Ron Cribb
- Birth name: Ronald Te Huia Cribb
- Date of birth: 7 July 1976 (age 49)
- Place of birth: Whanganui, New Zealand
- Height: 1.94 m (6 ft 4 in)
- Weight: 110 kg (240 lb)
- School: Massey High School

Rugby union career
- Position(s): Number 8

Amateur team(s)
- Years: Team / Apps / (Points)
- Massey /  / ()

Senior career
- Years: Team / Apps / (Points)
- 2003–2008: Kobelco Steelers /  / ()
- 2008–2009: Rugby Rovigo /  / ()

Provincial / State sides
- Years: Team / Apps / (Points)
- 1997–2003: North Harbour / 41 / ()

Super Rugby
- Years: Team / Apps / (Points)
- 1999–2001: Crusaders /  / ()
- 2001–2003: Blues / 34 / ()

International career
- Years: Team / Apps / (Points)
- 2000–2001: New Zealand / 15 / (20)

* Tasks and exercises
1 – Write out a part of the Ron Cribb profile word for word. Begin at the words "- 2003–2008: Kobelco" and stop after "Blues / 34 / ()".
2 – According to the Ron Cribb profile, what high school did he attend?

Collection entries
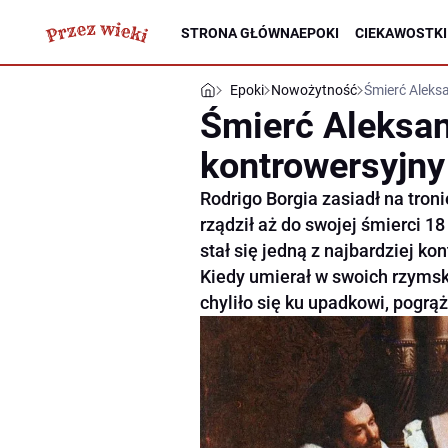
STRONA GŁÓWNA
EPOKI
CIEKAWOSTKI
Epoki
Nowożytność
Śmierć Aleksa
Śmierć Aleksan
kontrowersyjny
Rodrigo Borgia zasiadł na tron
rządził aż do swojej śmierci 18
stał się jedną z najbardziej ko
Kiedy umierał w swoich rzyms
chyliło się ku upadkowi, pogrą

* Your responses
1 –
- 2003–2008: Kobelco Steelers /  / ()
- 2008–2009: Rugby Rovigo /  / ()

Provincial / State sides
- Years: Team / Apps / (Points)
- 1997–2003: North Harbour / 41 / ()

Super Rugby
- Years: Team / Apps / (Points)
- 1999–2001: Crusaders /  / ()
- 2001–2003: Blues / 34 / ()

2 – Massey High School